The Inheritance conference is offered annually for young adults in their 20s and 30s who are searching for all that is “true, good and beautiful.” This year’s version called for social distancing due to the threat of COVID-19, as well as a completely outdoor venue except for Mass and adoration. Those took place in St. Monica, one of the largest-capacity churches in the archdiocese.

The themes of faith, hope and love permeated the weekend — virtues that can often seem especially rare and especially precious in today’s world, said Fr. Burns.

“The fact that the Kingdom of God is here — we know that’s a truth. But we look around today in the world that we’re living in and the first question that comes to my mind is, ‘Yeah? where?’” he said. “Where is the Kingdom of God? How is that here, in the context of everything going on in this crazy year?”

For so many people, 2020 was set up to be the perfect year, he said.

“2020 is by no means what we thought it would be, but maybe we could be willing to actually in the mess discover that what Jesus is trying to do is help us see perfectly,” he said. “And maybe a part of the word to us in this crazy time is that we haven’t been seeing very well — really seeing.”

 And what are we seeing when we look around? “It seems like the only thing we see is people yelling at each other,” Fr. Burns added. “And then when we look at our own stories in this past year, we see life not being what we wanted, and we feel ourselves kind of yelling … ‘What’s wrong with this world, what’s wrong with my heart, what’s wrong with everything?’”

But what we need to remember, he said, is that our world is not so different than the one Jesus was born into.

“When Jesus came into the world, it was because there was something very, very wrong,” he said. “And the power of our faith is the knowledge that Jesus is perpetuated. Christ is always coming into the world that is so much in need, in order to help us see better. To see what’s actually supposed to occupy our attention, our minds, our hearts.”

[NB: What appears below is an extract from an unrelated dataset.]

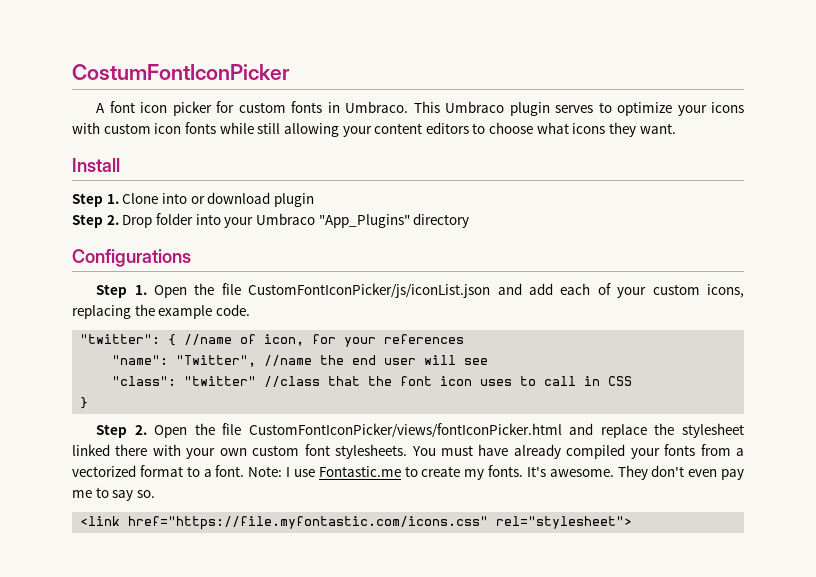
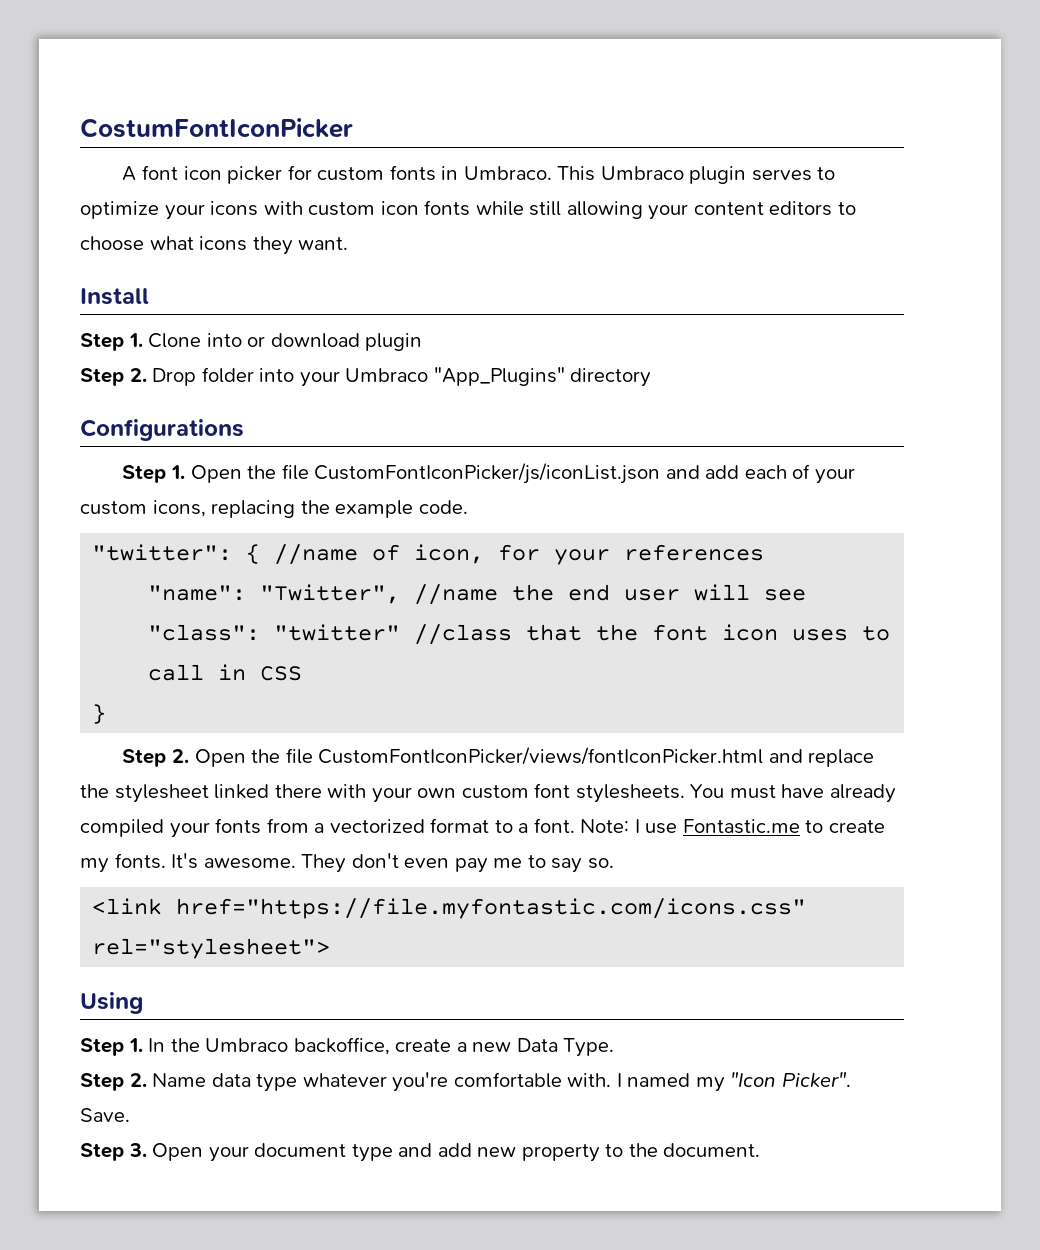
(633, 522) none -> [80,992,143,1014] [80,1037,615,1057] [80,1072,851,1092] [80,1108,130,1122] [80,1143,761,1162] // Using // Step 1. In the Umbraco backoffice, create a new Data Type. // Step 2. Name data type whatever you're comfortable with. I named my "Icon Picker". Save. // Step 3. Open your document type and add new property to the document.

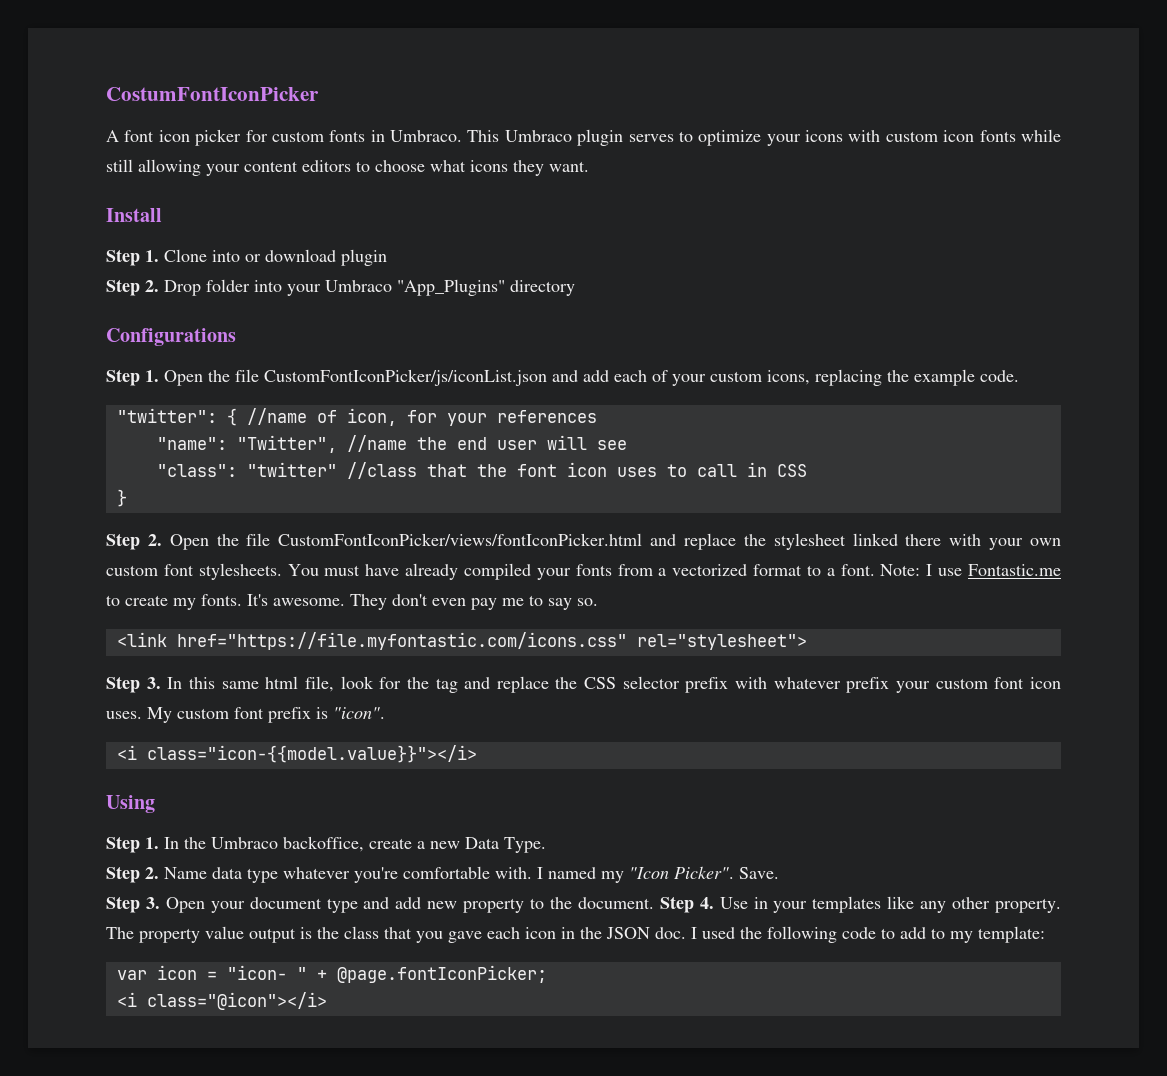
(331, 948) none -> [106,676,1062,693] [106,707,385,723] [116,745,477,763] // Step 3. In this same html file, look for the tag and replace the CSS selector prefix with whatever prefix your custom font icon uses. My custom font prefix is "icon". // <i class="icon-{{model.value}}"></i>
(761, 1150) none -> [659,896,1061,913] [106,926,1045,943] [116,965,547,983] [116,992,327,1010] Step 4. Use in your templates like any other property. The property value output is the class that you gave each icon in the JSON doc. I used the following code to add to my template: // var icon = "icon- " + @page.fontIconPicker; // <i class="@icon"></i>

“Many of us have grown up Catholic or we’ve grown up believers and we have an idea of what we think life is,” Sr. Miriam said. “And when we talk about faith, it can almost seem like a theoretical concept. We say, Lord, I don’t have enough faith; increase my faith.”

But faith, she said, “Isn’t a philosophy. It isn’t an ideology. It’s an encounter with a person. And that person is alive.”

Accepting any gift requires vulnerability, she pointed out — and so it goes with the gift of Jesus Christ. “All of us in life have gifts that we have received in ourselves and gifts we have pushed away,” she said. “Where do you find it challenging to receive Christ himself? All of us have fragmented parts. Many times we push those parts away, we exile them far, far away. And Jesus comes to sit there and he comes to bring you and I to communion.”

Burds applauded the speakers for not only “beautifully breaking open the theological virtues of faith, hope and love” on a philosophical level, but also for providing “practical application (of the virtues) in the uniqueness of a pandemic.”

“Everyone seemed to be really challenged by the message and encouraged in their journey with Christ,” he said.